No regresso, as duas primeiras épocas no clube foram excelentes. Para sua infelicidade, Adriano encontrou um Internazionale transformado numa verdadeira sociedade das nações. E que qualitativamente não fazia jus à história do clube. Contudo, o brasileiro explanou o seu melhor futebol, tornando-se na estrela da equipa. Robustez física, fortíssimo em espaços reduzidos, uma técnica muito apurada e um remate destruidor com o pé esquerdo. A média de golos situava-se em números elevados, e a equipa girava muito à sua volta. Porque além de balançar as redes adversárias, o 10 era mestre em assistir para golo ou em segurar jogo, esperando pela subida dos companheiros.

2006 foi o ano negro, que representou a viragem entre o fantástico Adriano e aquele que só apareceu a espaços. A sua capacidade psicológica foi insuficiente para aguentar a trágica morte do pai. A péssima performance do Brasil no Mundial 2006 tornou-o num dos bodes expiatórios, por ser um dos jogadores em que os adeptos depositavam maiores esperanças. E o seu futebol atingiu um ocaso, o qual Roberto Mancini foi incapaz de ajudar a ultrapassar. A partir dessa época, o melhor Adriano pouco se viu. Pouquíssimos jogos em Itália, chegando aliás a ser emprestado ao São Paulo, numa metade de época sabática, quase em reabilitação, sem realizar qualquer jogo oficial. Em toda a carreira, foi na Selecção Brasileira que se deu melhor. No 'Escrete' conserva uma média de golos superior a meio por jogo. A explicação talvez seja simples, é no gramado brasileiro, rodeado de 'brincas na areia' por todos os lados, que o Imperador se sente mais perto da favela brasileira, do futebol de rua.

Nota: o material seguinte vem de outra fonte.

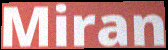
Miran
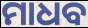
ମାଧବ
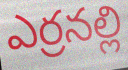
ఎర్రనల్లి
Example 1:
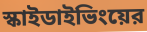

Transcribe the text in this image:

স্কাইডাইভিংয়ের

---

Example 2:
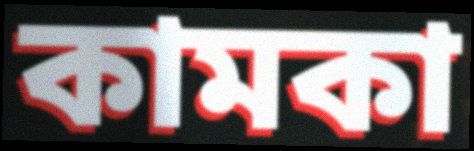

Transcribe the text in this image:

কামকা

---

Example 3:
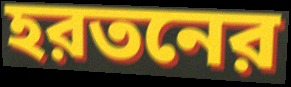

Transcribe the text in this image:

হরতনের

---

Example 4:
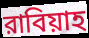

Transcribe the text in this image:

রাবিয়াহ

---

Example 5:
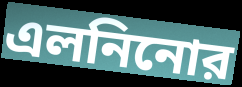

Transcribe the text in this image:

এলনিনোর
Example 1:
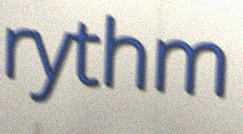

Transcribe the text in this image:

rythm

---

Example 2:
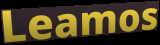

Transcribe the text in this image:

Leamos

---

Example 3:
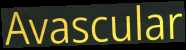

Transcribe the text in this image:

Avascular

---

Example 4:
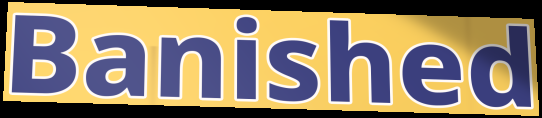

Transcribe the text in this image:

Banished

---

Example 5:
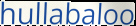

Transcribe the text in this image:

hullabaloo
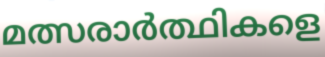
മത്സരാർത്ഥികളെ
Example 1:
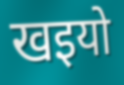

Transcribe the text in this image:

खइयो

2008/2009 seria a época que todos esperavam como a do seu regresso à melhor forma. Ou não fosse treinado por José Mourinho. A verdade é que esta foi desde início uma relação complicada, com demasiados altos e baixos. O melhor Adriano viu-se pouco, e mesmo a capacidade técnica parece ter saído afectada pelo alheamento do jogo constante que o brasileiro demonstrava. Os mísseis saídos do pé esquerdo viram-se menos, por consequência os golos também.

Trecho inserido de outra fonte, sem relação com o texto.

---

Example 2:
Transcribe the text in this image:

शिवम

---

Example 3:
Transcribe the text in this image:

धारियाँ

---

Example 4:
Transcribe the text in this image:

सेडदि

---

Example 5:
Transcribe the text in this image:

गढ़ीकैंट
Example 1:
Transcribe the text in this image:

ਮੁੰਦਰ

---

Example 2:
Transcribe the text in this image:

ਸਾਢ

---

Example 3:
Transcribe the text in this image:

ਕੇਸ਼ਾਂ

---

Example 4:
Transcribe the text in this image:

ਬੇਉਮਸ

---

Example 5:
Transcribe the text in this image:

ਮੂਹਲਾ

O início de Abril foi fatídico no que diz respeito à sua carreira no Inter. A recusa em voltar a Itália, depois de um jogo da Selecção brasileira. A confirmação de que nem Mourinho tinha conseguido fazer o jogador reentrar nos eixos do total profissionalismo. E a rescisão de contrato no dia 24 de Abril. Uma perda imensa para o futebol europeu.

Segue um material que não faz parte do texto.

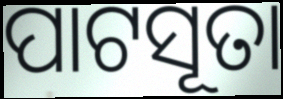
ପାଟସୂତା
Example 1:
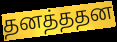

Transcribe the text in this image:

தனத்ததன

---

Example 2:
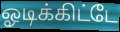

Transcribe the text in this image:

ஓடிக்கிட்டே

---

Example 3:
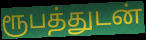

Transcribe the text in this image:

ரூபத்துடன்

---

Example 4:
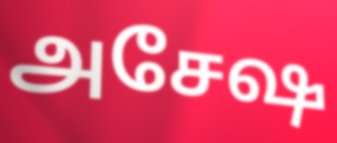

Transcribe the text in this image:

அசேஷ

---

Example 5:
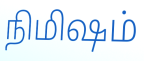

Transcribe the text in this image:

நிமிஷம்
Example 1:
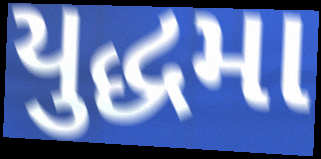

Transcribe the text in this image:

યુદ્ધમા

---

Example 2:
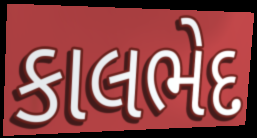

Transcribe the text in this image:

કાલભેદ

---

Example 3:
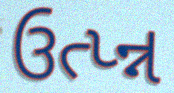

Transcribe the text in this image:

ઉત્પ્ન્ન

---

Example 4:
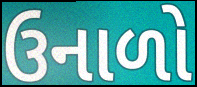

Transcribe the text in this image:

ઉનાળો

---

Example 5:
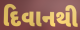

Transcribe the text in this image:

દિવાનથી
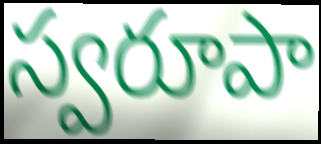
స్వరూపా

Adriano transportou para o discurso e para as atitudes, parte daquilo que o seu futebol tinha de melhor. A descontracção, alguma irresponsabilidade, o risco. O seu comportamento não se coaduna com o de um jogador profissional. Mas estou longe de o censurar. O brasileiro foi atrás da sua felicidade. E ela está na favela, no calor, no calção largo, na cerveja, no churrasco. E no meio de tudo isto, nas partidas de futebol profissional, algures nos campos brasileiros. Por isso não duvido que o melhor Adriano vai regressar. Seja no imediato no Brasil, ou futuramente, se sentir a falta de maior competitividade, num país mais latino como Espanha, quiçá Portugal.
A verdade é que em toda esta estória, há um lado positivo. Num futebol cada vez mais robotizado, numa indústria cada vez mais sedenta de ídolos, num mundo por vezes excessivamente competitivo e enganador, Adriano mostra a muitos jovens que a felicidade, a realização, podem estar noutro lado, numa outra forma. Porque existem cada vez mais miúdos perdidos por uma ilusão que não se tornou em tudo o que esperavam, que não conseguem alcançar. O futebol não é só os milhões, as capas de jornal e revistas, a fama, a exposição. Ele pode ser só um jogo de rua, um estado de descontracção. Adriano é a prova.